⟨

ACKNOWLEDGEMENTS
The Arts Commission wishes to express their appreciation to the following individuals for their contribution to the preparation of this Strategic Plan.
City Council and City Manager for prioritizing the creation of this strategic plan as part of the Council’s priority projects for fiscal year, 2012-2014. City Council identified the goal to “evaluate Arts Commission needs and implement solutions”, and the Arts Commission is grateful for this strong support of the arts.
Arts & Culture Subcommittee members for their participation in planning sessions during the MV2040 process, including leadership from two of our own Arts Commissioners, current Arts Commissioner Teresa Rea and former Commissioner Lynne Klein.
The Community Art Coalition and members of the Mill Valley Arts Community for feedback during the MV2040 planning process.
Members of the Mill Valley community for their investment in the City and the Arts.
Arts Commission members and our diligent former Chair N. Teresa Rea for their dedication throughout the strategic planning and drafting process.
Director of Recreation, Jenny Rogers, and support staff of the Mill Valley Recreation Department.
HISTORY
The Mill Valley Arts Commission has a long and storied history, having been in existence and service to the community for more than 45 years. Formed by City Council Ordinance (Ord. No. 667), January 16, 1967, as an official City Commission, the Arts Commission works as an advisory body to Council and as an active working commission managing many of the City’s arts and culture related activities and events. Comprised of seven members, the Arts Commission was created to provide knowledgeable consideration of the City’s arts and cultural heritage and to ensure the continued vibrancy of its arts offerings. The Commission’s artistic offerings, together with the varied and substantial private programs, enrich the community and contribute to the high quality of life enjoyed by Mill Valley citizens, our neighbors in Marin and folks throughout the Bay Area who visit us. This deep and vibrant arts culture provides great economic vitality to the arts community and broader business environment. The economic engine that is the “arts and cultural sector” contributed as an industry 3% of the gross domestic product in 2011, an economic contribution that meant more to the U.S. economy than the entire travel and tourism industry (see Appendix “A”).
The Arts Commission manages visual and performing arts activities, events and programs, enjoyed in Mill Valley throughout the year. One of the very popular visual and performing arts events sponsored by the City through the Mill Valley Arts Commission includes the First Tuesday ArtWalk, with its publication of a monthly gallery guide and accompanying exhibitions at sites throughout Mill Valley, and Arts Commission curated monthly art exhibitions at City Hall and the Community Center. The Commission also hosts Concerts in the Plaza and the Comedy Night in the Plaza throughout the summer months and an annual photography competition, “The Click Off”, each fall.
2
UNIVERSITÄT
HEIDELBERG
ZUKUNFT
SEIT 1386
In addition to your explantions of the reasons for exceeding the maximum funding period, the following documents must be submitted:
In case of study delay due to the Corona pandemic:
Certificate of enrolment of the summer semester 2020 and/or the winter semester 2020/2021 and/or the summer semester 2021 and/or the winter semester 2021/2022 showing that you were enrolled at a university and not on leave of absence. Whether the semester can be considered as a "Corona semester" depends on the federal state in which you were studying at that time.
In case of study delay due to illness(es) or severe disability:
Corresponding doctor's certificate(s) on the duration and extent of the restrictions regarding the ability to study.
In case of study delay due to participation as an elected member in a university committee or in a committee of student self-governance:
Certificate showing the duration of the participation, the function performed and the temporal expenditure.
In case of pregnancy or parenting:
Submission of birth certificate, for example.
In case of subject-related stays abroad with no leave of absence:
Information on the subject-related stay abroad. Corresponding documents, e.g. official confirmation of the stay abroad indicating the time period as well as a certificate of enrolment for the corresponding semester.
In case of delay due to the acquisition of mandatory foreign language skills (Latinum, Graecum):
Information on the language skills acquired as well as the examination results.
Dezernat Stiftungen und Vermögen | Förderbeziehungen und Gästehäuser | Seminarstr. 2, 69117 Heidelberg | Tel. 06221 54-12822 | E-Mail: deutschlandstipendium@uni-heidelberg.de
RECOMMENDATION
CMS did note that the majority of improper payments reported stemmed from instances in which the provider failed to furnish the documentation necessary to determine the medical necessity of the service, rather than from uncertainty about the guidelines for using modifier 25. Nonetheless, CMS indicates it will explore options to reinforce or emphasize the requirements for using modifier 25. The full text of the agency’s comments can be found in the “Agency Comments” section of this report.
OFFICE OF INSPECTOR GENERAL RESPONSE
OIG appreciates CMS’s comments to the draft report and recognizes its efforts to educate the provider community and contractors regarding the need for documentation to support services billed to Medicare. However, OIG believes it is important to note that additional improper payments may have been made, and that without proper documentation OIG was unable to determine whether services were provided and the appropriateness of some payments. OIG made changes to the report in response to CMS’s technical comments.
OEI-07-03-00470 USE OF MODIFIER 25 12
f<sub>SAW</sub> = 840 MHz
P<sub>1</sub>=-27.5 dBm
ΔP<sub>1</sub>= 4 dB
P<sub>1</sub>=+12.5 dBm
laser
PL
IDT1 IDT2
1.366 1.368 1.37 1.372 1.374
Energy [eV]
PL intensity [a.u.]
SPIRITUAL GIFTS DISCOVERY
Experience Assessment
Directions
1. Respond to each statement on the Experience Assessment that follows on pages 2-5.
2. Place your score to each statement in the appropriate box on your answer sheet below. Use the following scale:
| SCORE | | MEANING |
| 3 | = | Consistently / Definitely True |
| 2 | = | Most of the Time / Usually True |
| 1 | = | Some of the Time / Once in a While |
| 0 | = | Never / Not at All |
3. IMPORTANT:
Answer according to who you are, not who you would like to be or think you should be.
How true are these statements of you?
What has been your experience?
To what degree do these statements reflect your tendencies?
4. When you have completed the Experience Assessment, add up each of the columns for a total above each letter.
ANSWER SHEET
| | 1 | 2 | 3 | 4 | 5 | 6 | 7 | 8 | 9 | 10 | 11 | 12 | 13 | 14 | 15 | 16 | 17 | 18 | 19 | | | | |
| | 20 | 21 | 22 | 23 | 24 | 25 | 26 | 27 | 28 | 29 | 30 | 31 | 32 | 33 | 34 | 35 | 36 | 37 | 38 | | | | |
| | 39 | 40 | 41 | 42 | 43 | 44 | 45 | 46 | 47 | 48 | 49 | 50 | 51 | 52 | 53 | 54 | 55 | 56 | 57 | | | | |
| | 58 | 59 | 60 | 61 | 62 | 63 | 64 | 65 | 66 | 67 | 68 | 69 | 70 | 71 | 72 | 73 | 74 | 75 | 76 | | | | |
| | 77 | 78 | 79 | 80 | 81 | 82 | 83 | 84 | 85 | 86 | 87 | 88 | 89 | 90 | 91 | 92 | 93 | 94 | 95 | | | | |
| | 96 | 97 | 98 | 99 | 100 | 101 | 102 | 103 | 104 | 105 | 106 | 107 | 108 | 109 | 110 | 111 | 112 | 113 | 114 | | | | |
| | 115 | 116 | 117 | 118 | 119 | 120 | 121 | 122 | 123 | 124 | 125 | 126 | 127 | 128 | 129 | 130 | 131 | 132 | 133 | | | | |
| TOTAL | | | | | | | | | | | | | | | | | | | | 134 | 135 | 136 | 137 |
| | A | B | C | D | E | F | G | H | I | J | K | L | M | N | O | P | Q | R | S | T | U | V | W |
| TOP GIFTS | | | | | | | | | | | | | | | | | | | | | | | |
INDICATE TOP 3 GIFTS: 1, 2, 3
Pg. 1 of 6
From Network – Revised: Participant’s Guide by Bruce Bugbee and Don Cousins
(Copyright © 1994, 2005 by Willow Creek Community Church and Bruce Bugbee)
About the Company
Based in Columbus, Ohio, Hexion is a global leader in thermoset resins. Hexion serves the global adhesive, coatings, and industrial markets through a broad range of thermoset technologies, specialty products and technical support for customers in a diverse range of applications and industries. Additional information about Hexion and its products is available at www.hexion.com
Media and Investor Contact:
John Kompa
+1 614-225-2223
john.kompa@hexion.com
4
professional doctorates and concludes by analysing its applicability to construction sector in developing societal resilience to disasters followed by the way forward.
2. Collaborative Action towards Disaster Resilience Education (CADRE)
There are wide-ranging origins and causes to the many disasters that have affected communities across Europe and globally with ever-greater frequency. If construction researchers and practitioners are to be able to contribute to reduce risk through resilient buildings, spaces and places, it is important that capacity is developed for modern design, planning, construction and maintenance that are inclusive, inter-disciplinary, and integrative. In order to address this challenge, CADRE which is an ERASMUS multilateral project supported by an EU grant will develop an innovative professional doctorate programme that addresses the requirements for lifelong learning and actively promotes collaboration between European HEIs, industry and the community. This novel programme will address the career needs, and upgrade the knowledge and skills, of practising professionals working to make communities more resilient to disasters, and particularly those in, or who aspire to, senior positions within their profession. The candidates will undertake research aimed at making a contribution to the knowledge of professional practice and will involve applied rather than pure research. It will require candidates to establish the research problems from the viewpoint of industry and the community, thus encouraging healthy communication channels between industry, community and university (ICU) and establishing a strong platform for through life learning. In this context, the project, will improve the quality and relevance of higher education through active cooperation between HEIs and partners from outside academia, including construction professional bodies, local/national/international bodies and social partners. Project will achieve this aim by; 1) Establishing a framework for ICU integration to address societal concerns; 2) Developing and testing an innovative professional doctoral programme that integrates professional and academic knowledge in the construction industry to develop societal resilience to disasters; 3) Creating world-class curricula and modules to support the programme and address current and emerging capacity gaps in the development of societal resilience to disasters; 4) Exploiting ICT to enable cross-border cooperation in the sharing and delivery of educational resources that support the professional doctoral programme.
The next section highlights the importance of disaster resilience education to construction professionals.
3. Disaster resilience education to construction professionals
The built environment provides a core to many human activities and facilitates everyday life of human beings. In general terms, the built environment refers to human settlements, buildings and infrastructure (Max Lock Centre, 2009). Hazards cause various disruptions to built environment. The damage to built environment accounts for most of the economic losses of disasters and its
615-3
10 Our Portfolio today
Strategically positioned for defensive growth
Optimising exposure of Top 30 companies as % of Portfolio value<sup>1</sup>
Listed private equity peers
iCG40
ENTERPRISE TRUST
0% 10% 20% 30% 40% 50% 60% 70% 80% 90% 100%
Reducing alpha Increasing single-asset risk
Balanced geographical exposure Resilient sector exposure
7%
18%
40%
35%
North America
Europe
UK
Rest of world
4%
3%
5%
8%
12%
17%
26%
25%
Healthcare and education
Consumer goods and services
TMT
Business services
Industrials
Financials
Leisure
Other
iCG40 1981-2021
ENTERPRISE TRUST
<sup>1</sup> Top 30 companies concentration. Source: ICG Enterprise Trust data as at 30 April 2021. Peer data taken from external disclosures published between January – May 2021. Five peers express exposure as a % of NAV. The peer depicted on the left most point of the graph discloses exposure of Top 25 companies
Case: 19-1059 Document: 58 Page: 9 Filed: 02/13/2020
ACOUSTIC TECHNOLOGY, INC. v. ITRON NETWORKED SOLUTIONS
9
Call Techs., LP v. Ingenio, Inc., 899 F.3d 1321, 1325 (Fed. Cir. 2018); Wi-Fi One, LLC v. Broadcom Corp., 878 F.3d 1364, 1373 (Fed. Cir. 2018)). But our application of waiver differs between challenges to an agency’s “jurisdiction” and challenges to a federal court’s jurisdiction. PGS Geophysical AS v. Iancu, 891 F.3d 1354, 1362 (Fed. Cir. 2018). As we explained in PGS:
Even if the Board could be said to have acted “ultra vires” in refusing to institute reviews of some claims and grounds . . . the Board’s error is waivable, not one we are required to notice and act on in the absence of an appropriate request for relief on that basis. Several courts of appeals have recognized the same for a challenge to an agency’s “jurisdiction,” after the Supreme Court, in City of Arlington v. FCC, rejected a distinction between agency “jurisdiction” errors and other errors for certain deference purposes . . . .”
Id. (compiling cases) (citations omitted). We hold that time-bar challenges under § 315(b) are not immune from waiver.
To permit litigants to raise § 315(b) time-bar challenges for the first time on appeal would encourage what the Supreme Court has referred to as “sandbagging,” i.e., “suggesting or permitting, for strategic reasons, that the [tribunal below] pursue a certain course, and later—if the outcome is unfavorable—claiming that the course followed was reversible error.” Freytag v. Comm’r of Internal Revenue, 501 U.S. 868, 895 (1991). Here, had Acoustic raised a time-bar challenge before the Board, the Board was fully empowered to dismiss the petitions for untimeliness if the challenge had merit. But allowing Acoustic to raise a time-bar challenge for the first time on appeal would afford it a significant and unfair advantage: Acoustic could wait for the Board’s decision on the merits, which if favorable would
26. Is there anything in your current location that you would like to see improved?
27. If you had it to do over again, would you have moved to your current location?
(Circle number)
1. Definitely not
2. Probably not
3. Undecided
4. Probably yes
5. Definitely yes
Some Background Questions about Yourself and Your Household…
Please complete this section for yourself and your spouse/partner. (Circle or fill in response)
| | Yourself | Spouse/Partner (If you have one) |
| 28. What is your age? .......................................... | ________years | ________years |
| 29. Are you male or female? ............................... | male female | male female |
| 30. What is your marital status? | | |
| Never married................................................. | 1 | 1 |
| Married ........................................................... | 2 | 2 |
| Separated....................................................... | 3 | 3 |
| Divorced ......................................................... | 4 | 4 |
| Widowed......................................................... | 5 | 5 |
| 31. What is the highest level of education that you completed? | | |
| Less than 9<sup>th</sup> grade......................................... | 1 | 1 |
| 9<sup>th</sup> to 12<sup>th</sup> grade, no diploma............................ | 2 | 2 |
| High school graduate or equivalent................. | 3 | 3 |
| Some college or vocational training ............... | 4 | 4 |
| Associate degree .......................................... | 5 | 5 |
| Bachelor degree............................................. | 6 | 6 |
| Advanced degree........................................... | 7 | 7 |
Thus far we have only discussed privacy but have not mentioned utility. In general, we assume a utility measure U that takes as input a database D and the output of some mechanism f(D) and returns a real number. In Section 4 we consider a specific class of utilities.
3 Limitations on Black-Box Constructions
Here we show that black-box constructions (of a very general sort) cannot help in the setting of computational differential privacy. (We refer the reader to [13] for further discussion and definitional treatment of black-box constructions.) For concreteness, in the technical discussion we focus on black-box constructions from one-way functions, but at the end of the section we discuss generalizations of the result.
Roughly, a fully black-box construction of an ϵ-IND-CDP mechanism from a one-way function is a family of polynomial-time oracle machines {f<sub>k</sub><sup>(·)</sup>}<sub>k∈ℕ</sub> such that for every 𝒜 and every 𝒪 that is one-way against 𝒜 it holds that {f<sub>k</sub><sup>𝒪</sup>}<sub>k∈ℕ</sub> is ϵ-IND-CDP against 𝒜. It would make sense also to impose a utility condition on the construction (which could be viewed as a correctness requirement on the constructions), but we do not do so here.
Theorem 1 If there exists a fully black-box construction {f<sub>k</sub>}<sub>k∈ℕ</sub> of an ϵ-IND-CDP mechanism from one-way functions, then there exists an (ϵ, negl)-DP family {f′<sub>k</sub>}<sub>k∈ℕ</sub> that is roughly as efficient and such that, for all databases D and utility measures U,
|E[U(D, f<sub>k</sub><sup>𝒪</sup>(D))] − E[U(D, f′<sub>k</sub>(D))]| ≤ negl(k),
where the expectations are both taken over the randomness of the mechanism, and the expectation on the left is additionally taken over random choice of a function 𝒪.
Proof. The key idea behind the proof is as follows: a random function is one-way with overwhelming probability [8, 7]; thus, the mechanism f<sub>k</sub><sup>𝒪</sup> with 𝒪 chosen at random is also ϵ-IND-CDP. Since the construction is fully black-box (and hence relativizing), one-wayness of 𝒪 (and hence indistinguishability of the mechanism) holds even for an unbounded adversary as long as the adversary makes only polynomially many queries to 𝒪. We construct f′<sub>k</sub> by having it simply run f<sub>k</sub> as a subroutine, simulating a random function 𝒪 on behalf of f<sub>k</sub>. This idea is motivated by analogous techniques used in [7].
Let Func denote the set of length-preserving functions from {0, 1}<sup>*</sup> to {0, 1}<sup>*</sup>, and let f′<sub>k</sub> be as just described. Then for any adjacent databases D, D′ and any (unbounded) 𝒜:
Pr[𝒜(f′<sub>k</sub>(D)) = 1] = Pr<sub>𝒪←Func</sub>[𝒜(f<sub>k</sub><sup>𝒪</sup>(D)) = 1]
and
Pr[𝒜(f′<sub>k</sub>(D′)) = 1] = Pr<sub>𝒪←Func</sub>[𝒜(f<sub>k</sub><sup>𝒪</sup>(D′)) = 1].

⟩

• Task to complete: Copy out every line of the data that includes the word "negl".

• Problem solution:
Theorem 1 If there exists a fully black-box construction {f<sub>k</sub>}<sub>k∈ℕ</sub> of an ϵ-IND-CDP mechanism from one-way functions, then there exists an (ϵ, negl)-DP family {f′<sub>k</sub>}<sub>k∈ℕ</sub> that is roughly as efficient and such that, for all databases D and utility measures U,
|E[U(D, f<sub>k</sub><sup>𝒪</sup>(D))] − E[U(D, f′<sub>k</sub>(D))]| ≤ negl(k),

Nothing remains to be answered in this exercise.